Knowing this, you are ready to optimise the example code we gave in last lesson, especially, removing all the copies in memory and transferring all the data using only one gather communication.
Displacements
Now there is a catch wit the displacement. Computing manually the offsets can be tricky. Although it tends to be less and less the case, some types have sizes that can vary on a system/OS basis, so hardcoding the values might lead to trouble. One way of doing things in a cleaner way is to use the offsetof
macro from the standard library (You will have to include stddef.h
in C or cstddef
in C++). offsetof
takes two parameters : a struct and the name of one attribute of the struct. It returns a size_t
(implicitly castable in a MPI_Aint
) corresponding to the displacement of this attribute.

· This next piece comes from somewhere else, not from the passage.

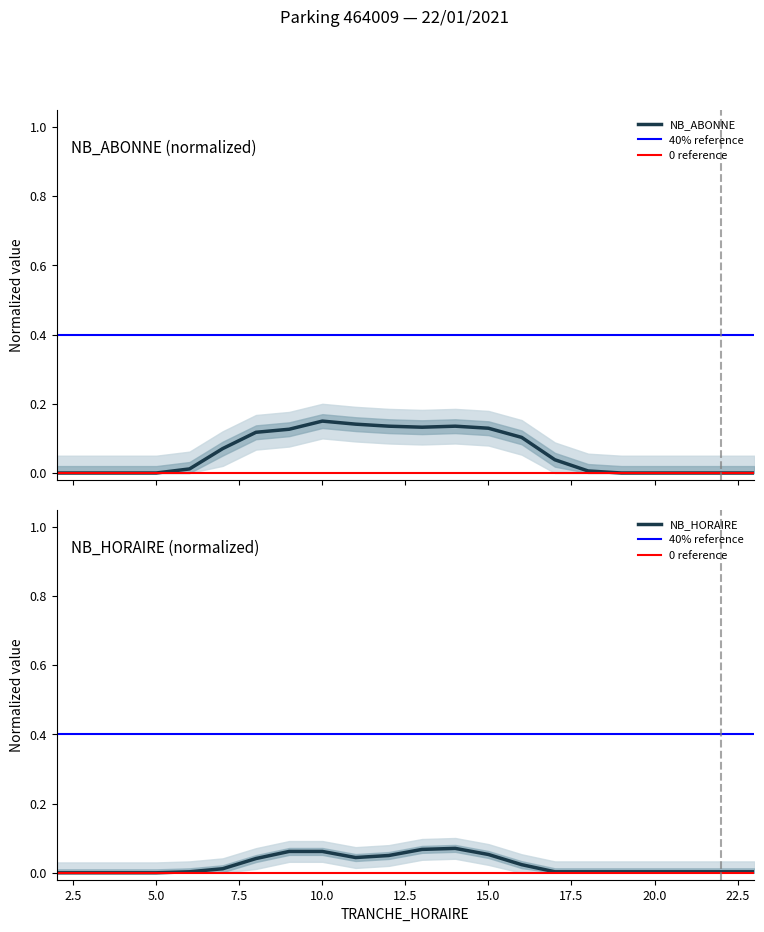

List the labels in order of NB_ABONNE value, smallest first.

2, 3, 4, 5, 19, 20, 21, 22, 23, 18, 6, 17, 7, 16, 8, 9, 15, 13, 12, 14, 11, 10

For example if we had the following structure :
struct MyStruct {
int a;
double b;
char c;
float d;
};
Then, we could define out displacement table as :
MPI_Aint displacements[4] = {offsetof(MyStruct, a), offsetof(MyStruct, b), offsetof(MyStruct, c), offsetof(MyStruct, d)};
Exercise
It's your turn to optimise the program we have made in the previous lesson. Use MPI_Type_create_struct
to define a derived datatype and commit it so the data can be gathered on process 0.